Re: UxMand: Multi-colour Mandlebrot for the Unexpanded VIC-20!

Posted: Tue Jun 18, 2024 1:29 pm
by MrSterlingBS
Hello,

here is a little faster version of the program.
New Version V1.2 is 3:39 minutes.
That is 26 seconds faster and the code is 280 bytes shorter. I moved the screen at $0200.

Re: UxMand: Multi-colour Mandlebrot for the Unexpanded VIC-20!

Posted: Wed Jul 03, 2024 6:18 pm
by JonBrawn
The set is symmetric about the X-axis, so you can double your speed by calculating the +Y values and then plotting both +Y and -Y.

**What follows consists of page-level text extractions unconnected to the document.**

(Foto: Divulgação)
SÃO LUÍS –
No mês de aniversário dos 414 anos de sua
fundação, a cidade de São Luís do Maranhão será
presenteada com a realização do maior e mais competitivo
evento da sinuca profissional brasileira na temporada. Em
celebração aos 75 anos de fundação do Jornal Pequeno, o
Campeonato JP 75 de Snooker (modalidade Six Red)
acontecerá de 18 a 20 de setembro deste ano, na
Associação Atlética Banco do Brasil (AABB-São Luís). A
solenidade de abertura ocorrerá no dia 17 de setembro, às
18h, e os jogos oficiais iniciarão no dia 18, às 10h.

Re: UxMand: Multi-colour Mandlebrot for the Unexpanded VIC-20!

Posted: Thu Jul 04, 2024 8:27 am
by Mike
JonBrawn wrote:The set is symmetric about the X-axis, so you can double your speed by calculating the +Y values and then plotting both +Y and -Y.
As soon as you are going to zoom in on interesting parts, i.e. on the border of the Mandelbrot set, you will very likely be handling with views that are only located fully on either side of the x-axis. *) In practice, in my own versions in particular, I never bothered to implement that 'optimization', especially not within the inner calculation loop. The act of merely testing for that condition slows down the rendering process in 99%+ of all cases!

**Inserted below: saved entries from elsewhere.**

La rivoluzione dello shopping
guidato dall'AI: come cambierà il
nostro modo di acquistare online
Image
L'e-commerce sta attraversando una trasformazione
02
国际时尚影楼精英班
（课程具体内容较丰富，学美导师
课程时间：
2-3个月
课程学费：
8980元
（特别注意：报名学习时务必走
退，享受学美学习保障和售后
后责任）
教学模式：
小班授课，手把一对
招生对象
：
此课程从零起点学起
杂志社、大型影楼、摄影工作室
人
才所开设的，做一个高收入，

If anything, I would put that test on the top level, and in case the user inputs two y-coordinates y_min, y_max with different signs, let the program calculate either the [y_min;0] or [0;y_max] spans, whichever is bigger; then mirror the missing part as graphics operation on the bitmap. That would however also only be correct, when y=0 actually is one of the calculated spans.


*) the exception being zooms into the 'antenna' to the left of the main Mandelbrot set.